EXERCISE OBJECTIVE: Your task is to return all of the entries below exactly, leaving out each picture.

SOURCE MATERIAL:
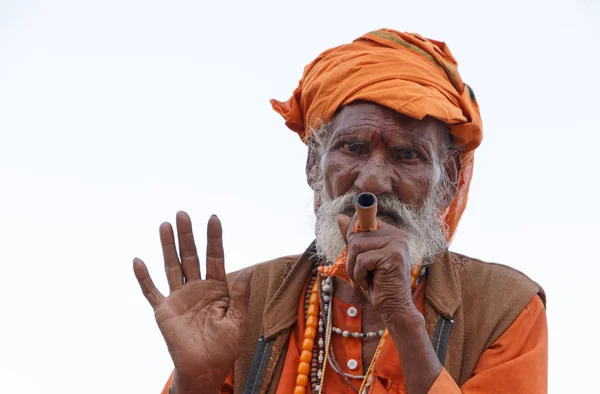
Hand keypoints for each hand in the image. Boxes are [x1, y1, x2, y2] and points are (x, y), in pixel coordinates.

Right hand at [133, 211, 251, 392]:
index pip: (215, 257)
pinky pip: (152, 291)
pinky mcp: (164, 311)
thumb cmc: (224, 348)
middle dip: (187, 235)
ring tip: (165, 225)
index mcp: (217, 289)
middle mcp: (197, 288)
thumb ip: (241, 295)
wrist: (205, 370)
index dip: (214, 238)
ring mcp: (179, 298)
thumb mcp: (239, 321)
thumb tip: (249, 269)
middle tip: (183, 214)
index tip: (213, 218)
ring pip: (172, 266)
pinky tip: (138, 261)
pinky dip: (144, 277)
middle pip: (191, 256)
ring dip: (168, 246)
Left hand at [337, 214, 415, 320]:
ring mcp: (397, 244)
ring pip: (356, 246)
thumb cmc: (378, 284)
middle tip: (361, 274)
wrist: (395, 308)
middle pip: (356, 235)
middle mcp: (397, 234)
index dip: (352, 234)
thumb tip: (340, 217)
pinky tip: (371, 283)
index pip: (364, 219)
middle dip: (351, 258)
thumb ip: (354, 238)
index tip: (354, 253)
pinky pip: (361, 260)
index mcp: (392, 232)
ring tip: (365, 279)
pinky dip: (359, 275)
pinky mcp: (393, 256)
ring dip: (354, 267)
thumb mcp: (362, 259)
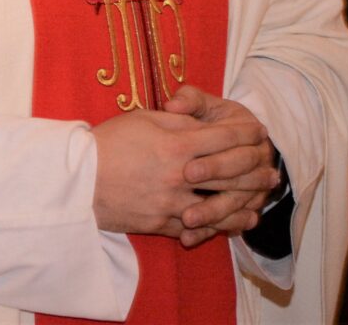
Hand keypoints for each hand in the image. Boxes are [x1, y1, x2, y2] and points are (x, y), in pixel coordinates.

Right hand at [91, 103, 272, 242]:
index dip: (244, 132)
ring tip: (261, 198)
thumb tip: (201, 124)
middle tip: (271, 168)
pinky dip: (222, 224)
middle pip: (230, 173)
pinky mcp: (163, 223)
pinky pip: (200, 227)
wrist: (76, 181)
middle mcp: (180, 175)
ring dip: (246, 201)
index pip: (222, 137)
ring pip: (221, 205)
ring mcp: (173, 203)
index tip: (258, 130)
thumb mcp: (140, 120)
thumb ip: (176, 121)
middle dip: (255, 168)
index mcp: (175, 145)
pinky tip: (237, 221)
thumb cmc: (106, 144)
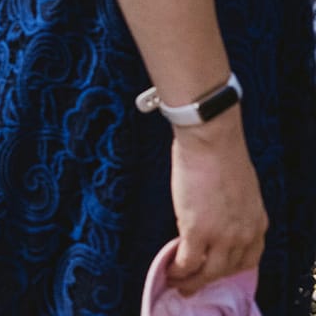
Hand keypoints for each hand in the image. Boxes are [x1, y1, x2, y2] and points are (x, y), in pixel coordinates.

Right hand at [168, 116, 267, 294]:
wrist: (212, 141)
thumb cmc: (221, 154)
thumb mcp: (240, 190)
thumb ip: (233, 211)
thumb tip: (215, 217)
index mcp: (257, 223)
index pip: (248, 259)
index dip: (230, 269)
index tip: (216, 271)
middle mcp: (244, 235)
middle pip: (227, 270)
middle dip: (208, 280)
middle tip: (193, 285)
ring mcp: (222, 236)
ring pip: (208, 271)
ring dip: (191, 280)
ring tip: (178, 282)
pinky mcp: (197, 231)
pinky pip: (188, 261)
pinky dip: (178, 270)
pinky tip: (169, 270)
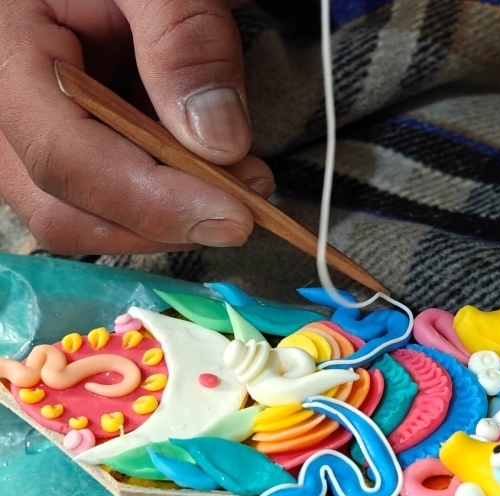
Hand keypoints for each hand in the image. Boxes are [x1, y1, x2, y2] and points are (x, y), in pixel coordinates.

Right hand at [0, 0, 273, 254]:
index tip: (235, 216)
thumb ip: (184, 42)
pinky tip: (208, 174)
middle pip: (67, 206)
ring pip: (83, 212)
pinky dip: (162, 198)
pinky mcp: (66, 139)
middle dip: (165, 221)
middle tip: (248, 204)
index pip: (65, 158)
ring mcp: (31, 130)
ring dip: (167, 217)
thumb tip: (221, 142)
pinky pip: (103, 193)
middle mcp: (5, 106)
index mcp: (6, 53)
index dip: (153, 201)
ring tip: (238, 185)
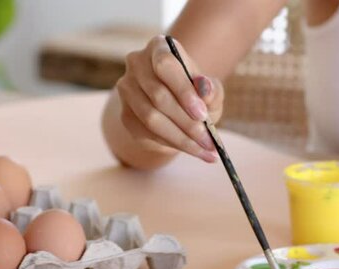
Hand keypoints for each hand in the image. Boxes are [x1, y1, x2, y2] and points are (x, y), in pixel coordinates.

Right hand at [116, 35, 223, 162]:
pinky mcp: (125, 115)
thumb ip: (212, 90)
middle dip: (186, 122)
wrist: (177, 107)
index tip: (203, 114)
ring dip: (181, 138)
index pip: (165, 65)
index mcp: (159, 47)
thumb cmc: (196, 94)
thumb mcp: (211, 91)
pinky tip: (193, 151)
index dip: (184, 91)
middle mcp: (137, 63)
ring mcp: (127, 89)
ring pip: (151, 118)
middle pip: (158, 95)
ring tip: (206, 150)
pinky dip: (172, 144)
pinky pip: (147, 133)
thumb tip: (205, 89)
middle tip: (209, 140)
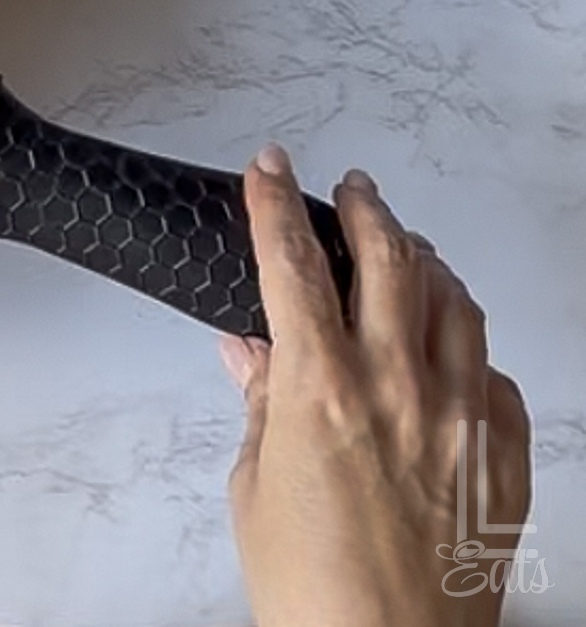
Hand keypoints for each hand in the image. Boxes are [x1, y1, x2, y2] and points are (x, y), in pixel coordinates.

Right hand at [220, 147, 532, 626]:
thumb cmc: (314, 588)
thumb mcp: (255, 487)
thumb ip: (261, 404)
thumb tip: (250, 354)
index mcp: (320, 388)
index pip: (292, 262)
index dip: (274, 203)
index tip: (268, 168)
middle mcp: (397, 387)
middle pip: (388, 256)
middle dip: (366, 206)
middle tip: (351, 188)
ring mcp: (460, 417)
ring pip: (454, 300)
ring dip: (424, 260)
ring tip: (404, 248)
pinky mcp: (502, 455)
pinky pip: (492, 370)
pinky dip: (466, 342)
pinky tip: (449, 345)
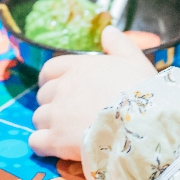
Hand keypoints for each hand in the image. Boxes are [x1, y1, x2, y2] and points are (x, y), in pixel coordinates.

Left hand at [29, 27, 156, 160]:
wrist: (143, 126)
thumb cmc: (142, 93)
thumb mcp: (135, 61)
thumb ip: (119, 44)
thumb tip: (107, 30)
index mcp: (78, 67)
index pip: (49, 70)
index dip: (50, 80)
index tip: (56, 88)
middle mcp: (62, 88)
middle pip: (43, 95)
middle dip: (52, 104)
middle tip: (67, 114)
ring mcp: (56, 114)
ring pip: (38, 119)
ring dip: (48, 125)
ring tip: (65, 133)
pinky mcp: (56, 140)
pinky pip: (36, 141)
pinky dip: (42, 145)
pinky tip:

RESPONSE BELOW:
Hand keypoints for each hand in the image. Boxes are [x1, y1, x2, y2] and points are (x, y), in pixel coordinates.

Right hand at [133, 211, 251, 392]:
index pip: (215, 257)
pinky pip: (152, 291)
pinky mcp: (164, 311)
thumb cmc: (224, 348)
middle dip: (187, 235)
ring tip: (165, 225)
index mcp: (217, 289)
middle mcp: (197, 288)
thumb ip: (241, 295)
wrist: (205, 370)
index dip: (214, 238)
ring mcp: (179, 298)
thumb mcp: (239, 321)
thumb tip: (249, 269)
middle tip: (183, 214)
index tip: (213, 218)
ring pip: (172, 266)
pinky tip: (138, 261)
pinky dip: (144, 277)
middle pip: (191, 256)
ring dip: (168, 246)
Left hand at [337, 214, 415, 320]:
ring mcp: (397, 244)
ring pip: (356, 246)
thumb cmc: (378, 284)
middle tip: (361, 274)
wrist: (395, 308)
middle pip: (356, 235)
middle mcp: (397, 234)
index dip: (352, 234)
thumb tip: (340, 217)
pinky tip: (371, 283)
index pip: (364, 219)
middle dip: (351, 258)
thumb ip: (354, 238)
index tip: (354, 253)
pinky pip: (361, 260)
index mcp: (392, 232)
ring tip: (365, 279)
pinky dip: (359, 275)
pinky mcp: (393, 256)
ring dip: (354, 267)
thumb mcp: (362, 259)
Hand keypoints for each hand in the image. Boxes are [x1, y1, x2, y2] and points are (x, y), in pixel coordinates.

Right hand at [91, 103, 272, 242]:
index dip: (244, 132)
ring tip: (261, 198)
thumb tip: (201, 124)
middle tip: (271, 168)
pinky dip: (222, 224)
middle pip: (230, 173)
pinky mcp: (163, 223)
pinky pip: (200, 227)
wrist: (76, 181)
middle mcp: (180, 175)
ring dip: (246, 201)
index pip: (222, 137)
ring pip: (221, 205)
ring mcp: (173, 203)
index tip: (258, 130)
thumb mcp: (140, 120)
thumb ip: (176, 121)
middle dip: (255, 168)
index mcp: (175, 145)
pinky tip: (237, 221)
thumb cmc: (106, 144)
Hand keypoints for each hand in the image. Boxes are [x1, y1, x2, y2] and points are (x, y), in pixel coordinates.

Right hand at [168, 116, 267, 294]:
wrist: (212, 141)
thumb cmc: (221, 154)
thumb mcp: (240, 190)
thumb ip: (233, 211)
thumb tip: (215, 217)
index mcp: (257, 223)
index pip: (248, 259)
index dip: (230, 269)
index tip: (216, 271)
middle mcp: (244, 235)
middle pip: (227, 270)
middle dip: (208, 280)
middle tip: (193, 285)
ring mcp: (222, 236)
ring pip: (208, 271)
ring dip: (191, 280)
ring tip: (178, 282)
pinky mcp: (197, 231)
pinky pip: (188, 261)
pinky dip: (178, 270)
pinky tip: (169, 270)
Hand keypoints for each hand in the image. Boxes are [x1, y1, x2, y2] and points are (x, y), in pixel coordinates.

Right hand at [0, 0, 273, 254]:
index tip: (235, 216)
thumb ip: (184, 42)
pinky tip: (208, 174)
middle pip: (67, 206)
ring pip: (83, 212)
pinky dip: (162, 198)
pinky mcp: (66, 139)
middle dip: (165, 221)
middle tip: (248, 204)
index pip: (65, 158)
ring mcp: (31, 130)
ring dip: (167, 217)
thumb tip: (221, 142)
pinky pip: (103, 193)
middle mcp: (5, 106)
index mcp: (6, 53)
index dip: (153, 201)
ring tip: (238, 185)
Hand keypoints for each hand in the image. Boxes are [x1, y1, x2, y2] and points are (x, y), in pixel coordinates.

Right hand at [116, 35, 223, 162]:
pinky mcp: (125, 115)
thumb ip: (212, 90)
middle dip: (186, 122)
wrist: (177, 107)
index tip: (203, 114)
ring dip: (181, 138)
index pip: (165, 65)
index mcp: (159, 47)
thumb cmc: (196, 94)
thumb mcp: (211, 91)
pinky tip: (193, 151)
index dip: (184, 91)
middle mcp: (137, 63)
ring mcp: (127, 89)
ring pip: (151, 118)
middle pip: (158, 95)
ring tip: (206, 150)
pinky dip: (172, 144)
pinky pip: (147, 133)
thumb tip: (205, 89)
middle tip: (209, 140)
Hand keypoints for each hand in the image. Boxes are [x1, y1, x2, y2] and points are (x, y), in pixel coordinates.

Right hand at [220, 147, 532, 626]:
thumb cmc: (314, 588)
thumb mcp: (255, 487)
thumb ip: (261, 404)
thumb tip: (250, 354)
index mcp: (320, 388)
index pip: (292, 262)
index dip: (274, 203)
index tip: (268, 168)
middle mcp: (397, 387)
middle pip: (388, 256)
middle dip: (366, 206)
middle tip: (351, 188)
ring mcp: (460, 417)
ring pip: (454, 300)
ring dip: (424, 260)
ring tip: (404, 248)
pinky mcp: (502, 455)
pinky pip: (492, 370)
pinky dip: (466, 342)
pinky tip: (449, 345)
Hand keypoints for each hand in the image. Boxes are [x1, y1, x2, y2] and points are (x, y), in pixel coordinates.

Left hand at [29, 27, 156, 160]:
wrist: (143, 126)
thumb cmc: (142, 93)
thumb mcp: (135, 61)
thumb ip: (119, 44)
thumb tip: (107, 30)
index mcp: (78, 67)
index pip: (49, 70)
index dip: (50, 80)
index tip: (56, 88)
middle mcp: (62, 88)
middle pip: (43, 95)
middle dip: (52, 104)
middle tip: (67, 114)
ring mcp: (56, 114)
ring pip: (38, 119)
ring dip: (48, 125)
ring tip: (65, 133)
pinky mcp: (56, 140)
pinky pip: (36, 141)
pinky dip: (42, 145)
pinky tip:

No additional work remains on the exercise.